(Work instruction 1) From the passage about Dr. Thomas Kirby, write out the words from "Dr. Thomas Kirby" up to and including "all seemed easy.".
(Work instruction 2)
Answer these questions from the passage about Dr. Thomas Kirby:
(a) Which sport was Kirby good enough at to draw the NHL's attention?
(b) Where did he head lung-transplant programs?
(c) How much was he making a year at UH?
(Work instruction 3) Shorten the paragraph of the passage about Dr. Thomas Kirby that begins "When he arrived at UH", keeping its main facts.

(Supplied text)
-*-
Dr. Thomas Kirby wasn't particularly political. Until he came to University Hospitals, he hadn't needed to be. He was a smart guy, a talented pianist, and good enough at hockey to draw the NHL's attention. Yet his father, a doctor, told him he'd be better off following in his own footsteps. So Kirby opted for college and then med school. He would later head lung-transplant programs at the Cleveland Clinic and Columbia-Presbyterian Medical Center in New York City. Somehow, it all seemed easy.

When he arrived at UH, however, he discovered land mines everywhere. Old-guard doctors were defensive because Kirby had come from the Clinic, regarded as the Evil Empire by longtime staffers. Worse, he was making $800,000 a year -- more than most of his colleagues, even those who'd been there for years.
-*-
(Given information)

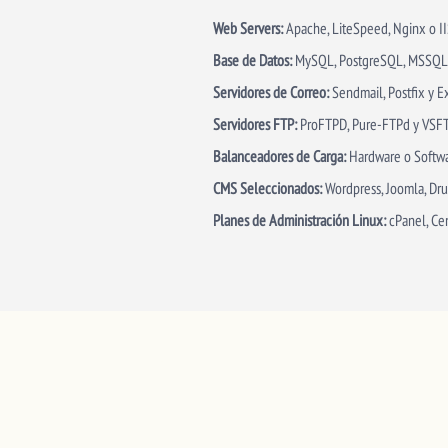
Web Servers:
Apache, LiteSpeed, Nginx o II
Base de Datos:
MySQL, PostgreSQL, MSSQL
Servidores de Correo:
Sendmail, Postfix y E
Servidores FTP:
ProFTPD, Pure-FTPd y VSF
Balanceadores de Carga:
Hardware o Softwa
CMS Seleccionados:
Wordpress, Joomla, Dru
Planes de Administración Linux:
cPanel, Ce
-*-
(Written reply 1)
Dr. Thomas Kirby wasn't particularly political. Until he came to University Hospitals, he hadn't needed to be. He was a smart guy, a talented pianist, and good enough at hockey to draw the NHL's attention. Yet his father, a doctor, told him he'd be better off following in his own footsteps. So Kirby opted for college and then med school. He would later head lung-transplant programs at the Cleveland Clinic and Columbia-Presbyterian Medical Center in New York City. Somehow, it all seemed easy.

(Written reply 2)
(a) Hockey.
(b) At the Cleveland Clinic and at Columbia-Presbyterian Medical Center in New York City.
(c) $800,000.

(Written reply 3) At UH, Kirby met hostility. Old-guard doctors were defensive because he came from the Clinic, which longtime staffers called the Evil Empire, and his $800,000 yearly salary topped that of most colleagues, even long-serving ones.